* TASK TO CARRY OUT *
Reproduce nothing but the lines from the one containing "middle tip: (442, 131)" to the end of the records below, each exactly as written.

* MATERIALS PROVIDED *
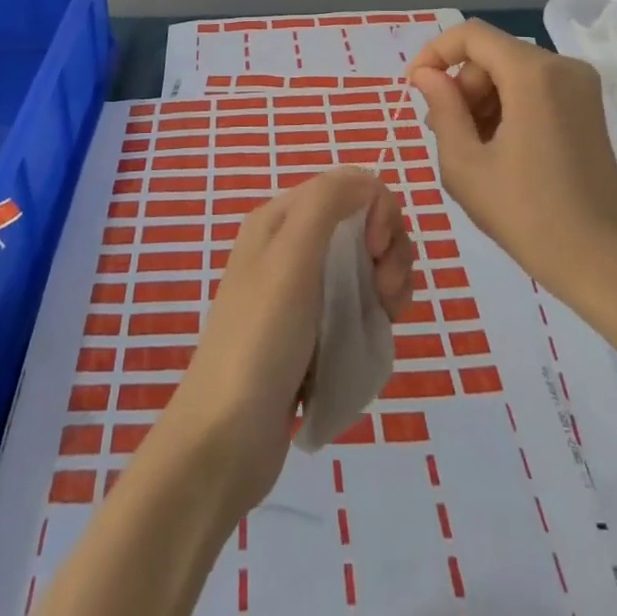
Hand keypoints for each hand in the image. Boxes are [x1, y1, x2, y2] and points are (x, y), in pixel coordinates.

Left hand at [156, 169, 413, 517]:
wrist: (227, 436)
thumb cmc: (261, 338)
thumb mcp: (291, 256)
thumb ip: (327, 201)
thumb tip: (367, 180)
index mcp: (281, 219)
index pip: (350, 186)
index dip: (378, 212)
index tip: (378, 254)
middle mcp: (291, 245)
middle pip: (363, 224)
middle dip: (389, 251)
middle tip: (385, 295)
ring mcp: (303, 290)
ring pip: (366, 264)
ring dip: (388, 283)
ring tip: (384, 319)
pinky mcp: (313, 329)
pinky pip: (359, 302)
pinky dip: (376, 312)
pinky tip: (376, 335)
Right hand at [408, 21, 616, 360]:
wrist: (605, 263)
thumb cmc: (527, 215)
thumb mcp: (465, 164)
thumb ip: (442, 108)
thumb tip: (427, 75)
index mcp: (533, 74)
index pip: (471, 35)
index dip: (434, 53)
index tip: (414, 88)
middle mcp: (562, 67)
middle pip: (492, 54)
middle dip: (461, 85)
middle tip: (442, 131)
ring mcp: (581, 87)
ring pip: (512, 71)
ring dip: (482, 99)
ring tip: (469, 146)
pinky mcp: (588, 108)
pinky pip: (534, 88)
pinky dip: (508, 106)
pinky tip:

* SOLUTION FOR THIS PROBLEM *
middle tip: (442, 131)
ring mcp: (581, 87)
ring pip: (512, 71)
ring dip: (482, 99)
ring tip: (469, 146)
pinky mcp: (588, 108)
pinky pip: (534, 88)
pinky dip: (508, 106)
pinky tip:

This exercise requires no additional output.